_Dataset entries_
☆ ☆ ☆ ☆ ☆ ☆ ☆

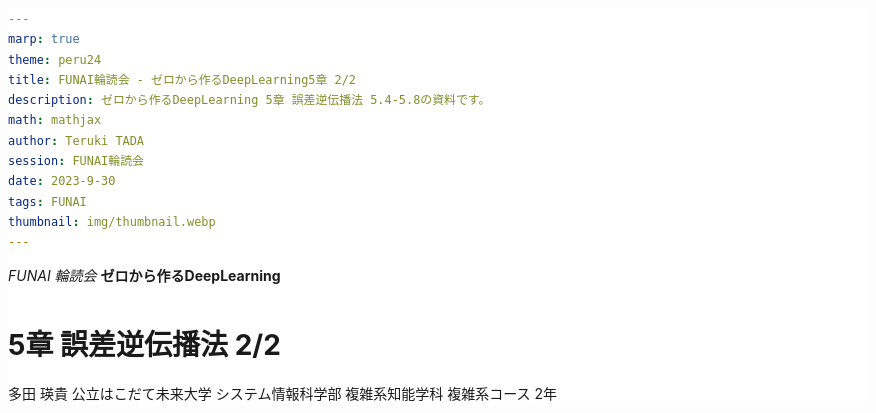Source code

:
 ```yaml
---
marp: true
theme: peru24
title: FUNAI輪読会 - ゼロから作るDeepLearning5章 2/2
description: ゼロから作るDeepLearning 5章 誤差逆伝播法 5.4-5.8の資料です。
math: mathjax
author: Teruki TADA
session: FUNAI輪読会
date: 2023-9-30
tags: FUNAI
thumbnail: img/thumbnail.webp
---
```


*FUNAI 輪読会*
**ゼロから作るDeepLearning**
# 5章 誤差逆伝播法 2/2

多田 瑛貴
公立はこだて未来大学 システム情報科学部
複雑系知能学科 複雑系コース 2年
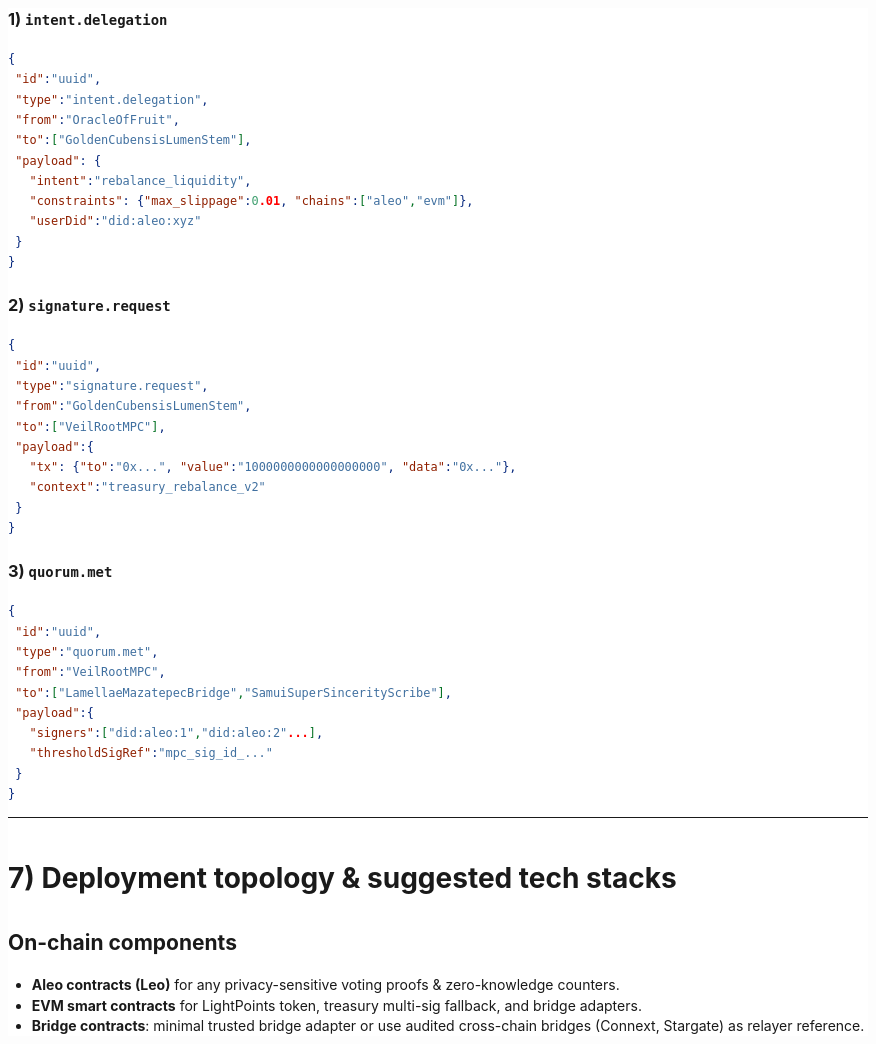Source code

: ### 1) `intent.delegation`
```json
{
 "id":"uuid",
 "type":"intent.delegation",
 "from":"OracleOfFruit",
 "to":["GoldenCubensisLumenStem"],
 "payload": {
   "intent":"rebalance_liquidity",
   "constraints": {"max_slippage":0.01, "chains":["aleo","evm"]},
   "userDid":"did:aleo:xyz"
 }
}
```

### 2) `signature.request`
```json
{
 "id":"uuid",
 "type":"signature.request",
 "from":"GoldenCubensisLumenStem",
 "to":["VeilRootMPC"],
 "payload":{
   "tx": {"to":"0x...", "value":"1000000000000000000", "data":"0x..."},
   "context":"treasury_rebalance_v2"
 }
}
```

### 3) `quorum.met`
```json
{
 "id":"uuid",
 "type":"quorum.met",
 "from":"VeilRootMPC",
 "to":["LamellaeMazatepecBridge","SamuiSuperSincerityScribe"],
 "payload":{
   "signers":["did:aleo:1","did:aleo:2"...],
   "thresholdSigRef":"mpc_sig_id_..."
 }
}
```

---

# 7) Deployment topology & suggested tech stacks

## On-chain components
- **Aleo contracts (Leo)** for any privacy-sensitive voting proofs & zero-knowledge counters.  
- **EVM smart contracts** for LightPoints token, treasury multi-sig fallback, and bridge adapters.  
- **Bridge contracts**: minimal trusted bridge adapter or use audited cross-chain bridges (Connext, Stargate) as relayer reference.
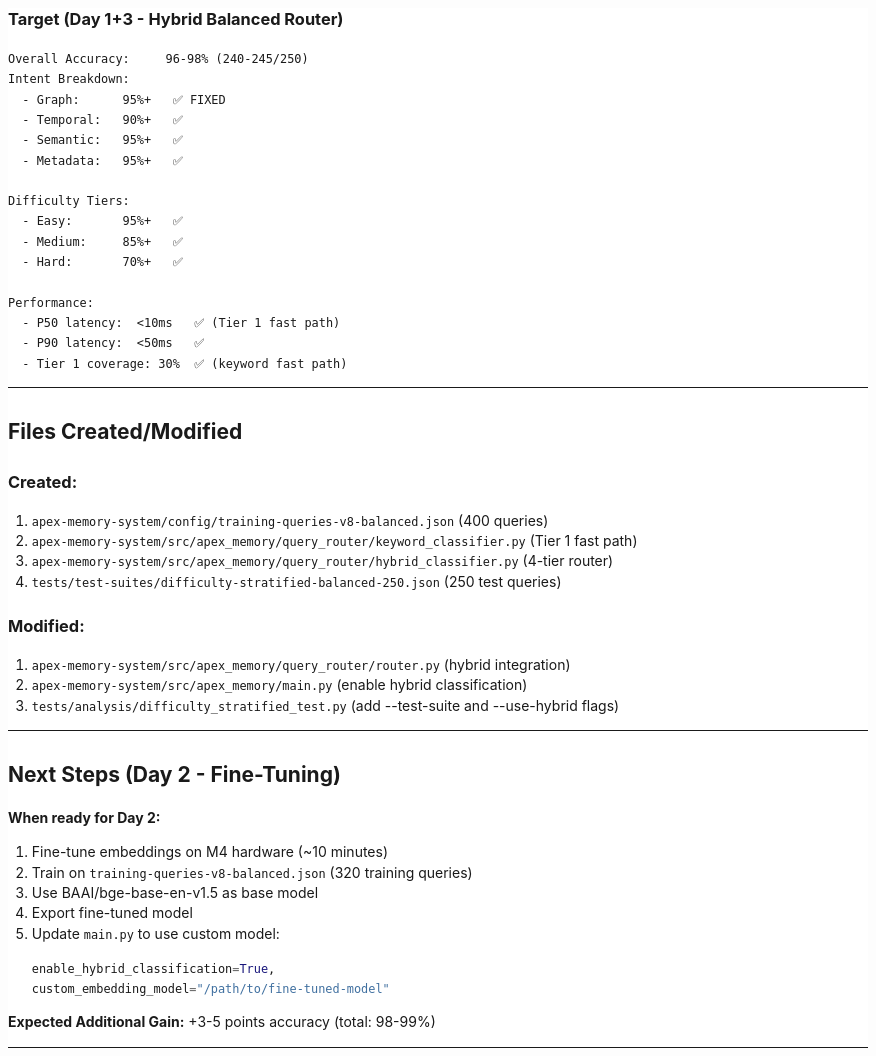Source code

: ### Target (Day 1+3 - Hybrid Balanced Router)
```
Overall Accuracy:     96-98% (240-245/250)
Intent Breakdown:
  - Graph:      95%+   ✅ FIXED
  - Temporal:   90%+   ✅
  - Semantic:   95%+   ✅
  - Metadata:   95%+   ✅

Difficulty Tiers:
  - Easy:       95%+   ✅
  - Medium:     85%+   ✅
  - Hard:       70%+   ✅

Performance:
  - P50 latency:  <10ms   ✅ (Tier 1 fast path)
  - P90 latency:  <50ms   ✅
  - Tier 1 coverage: 30%  ✅ (keyword fast path)
```

---

## Files Created/Modified

### Created:
1. `apex-memory-system/config/training-queries-v8-balanced.json` (400 queries)
2. `apex-memory-system/src/apex_memory/query_router/keyword_classifier.py` (Tier 1 fast path)
3. `apex-memory-system/src/apex_memory/query_router/hybrid_classifier.py` (4-tier router)
4. `tests/test-suites/difficulty-stratified-balanced-250.json` (250 test queries)

### Modified:
1. `apex-memory-system/src/apex_memory/query_router/router.py` (hybrid integration)
2. `apex-memory-system/src/apex_memory/main.py` (enable hybrid classification)
3. `tests/analysis/difficulty_stratified_test.py` (add --test-suite and --use-hybrid flags)

---

## Next Steps (Day 2 - Fine-Tuning)

**When ready for Day 2:**
1. Fine-tune embeddings on M4 hardware (~10 minutes)
2. Train on `training-queries-v8-balanced.json` (320 training queries)
3. Use BAAI/bge-base-en-v1.5 as base model
4. Export fine-tuned model
5. Update `main.py` to use custom model:
   ```python
   enable_hybrid_classification=True,
   custom_embedding_model="/path/to/fine-tuned-model"
   ```

**Expected Additional Gain:** +3-5 points accuracy (total: 98-99%)

---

☆ ☆ ☆ ☆ ☆ ☆ ☆

_WHAT TO DO_
Reproduce every record exactly; images stay out.

_RESPONSE BELOW_
Source code

:
 ```yaml
---
marp: true
theme: peru24
title: FUNAI輪読会 - ゼロから作るDeepLearning5章 2/2
description: ゼロから作るDeepLearning 5章 誤差逆伝播法 5.4-5.8の資料です。
math: mathjax
author: Teruki TADA
session: FUNAI輪読会
date: 2023-9-30
tags: FUNAI
thumbnail: img/thumbnail.webp
---
```


*FUNAI 輪読会*
**ゼロから作るDeepLearning**
# 5章 誤差逆伝播法 2/2

多田 瑛貴
公立はこだて未来大学 システム情報科学部
複雑系知能学科 複雑系コース 2年
Source code

: ### 1) `intent.delegation`
```json
{
 "id":"uuid",
 "type":"intent.delegation",
 "from":"OracleOfFruit",
 "to":["GoldenCubensisLumenStem"],
 "payload": {
   "intent":"rebalance_liquidity",
   "constraints": {"max_slippage":0.01, "chains":["aleo","evm"]},
   "userDid":"did:aleo:xyz"
 }
}
```

### 2) `signature.request`
```json
{
 "id":"uuid",
 "type":"signature.request",
 "from":"GoldenCubensisLumenStem",
 "to":["VeilRootMPC"],
 "payload":{
   "tx": {"to":"0x...", "value":"1000000000000000000", "data":"0x..."},
   "context":"treasury_rebalance_v2"
 }
}
```

### 3) `quorum.met`
```json
{
 "id":"uuid",
 "type":"quorum.met",
 "from":"VeilRootMPC",
 "to":["LamellaeMazatepecBridge","SamuiSuperSincerityScribe"],
 "payload":{
   "signers":["did:aleo:1","did:aleo:2"...],
   "thresholdSigRef":"mpc_sig_id_..."
 }
}
```

---

# 7) Deployment topology & suggested tech stacks

## On-chain components
- **Aleo contracts (Leo)** for any privacy-sensitive voting proofs & zero-knowledge counters.  
- **EVM smart contracts** for LightPoints token, treasury multi-sig fallback, and bridge adapters.  
- **Bridge contracts**: minimal trusted bridge adapter or use audited cross-chain bridges (Connext, Stargate) as relayer reference.
Source code

: ### Target (Day 1+3 - Hybrid Balanced Router)
```
Overall Accuracy:     96-98% (240-245/250)
Intent Breakdown:
  - Graph:      95%+   ✅ FIXED
  - Temporal:   90%+   ✅
  - Semantic:   95%+   ✅
  - Metadata:   95%+   ✅

Difficulty Tiers:
  - Easy:       95%+   ✅
  - Medium:     85%+   ✅
  - Hard:       70%+   ✅

Performance:
  - P50 latency:  <10ms   ✅ (Tier 1 fast path)
  - P90 latency:  <50ms   ✅
  - Tier 1 coverage: 30%  ✅ (keyword fast path)
```

---

## Files Created/Modified

### Created:
1. `apex-memory-system/config/training-queries-v8-balanced.json` (400 queries)
2. `apex-memory-system/src/apex_memory/query_router/keyword_classifier.py` (Tier 1 fast path)
3. `apex-memory-system/src/apex_memory/query_router/hybrid_classifier.py` (4-tier router)
4. `tests/test-suites/difficulty-stratified-balanced-250.json` (250 test queries)

### Modified:
1. `apex-memory-system/src/apex_memory/query_router/router.py` (hybrid integration)
2. `apex-memory-system/src/apex_memory/main.py` (enable hybrid classification)
3. `tests/analysis/difficulty_stratified_test.py` (add --test-suite and --use-hybrid flags)

---

## Next Steps (Day 2 - Fine-Tuning)

**When ready for Day 2:**
1. Fine-tune embeddings on M4 hardware (~10 minutes)
2. Train on `training-queries-v8-balanced.json` (320 training queries)
3. Use BAAI/bge-base-en-v1.5 as base model
4. Export fine-tuned model
5. Update `main.py` to use custom model:
   ```python
   enable_hybrid_classification=True,
   custom_embedding_model="/path/to/fine-tuned-model"
   ```

**Expected Additional Gain:** +3-5 points accuracy (total: 98-99%)

---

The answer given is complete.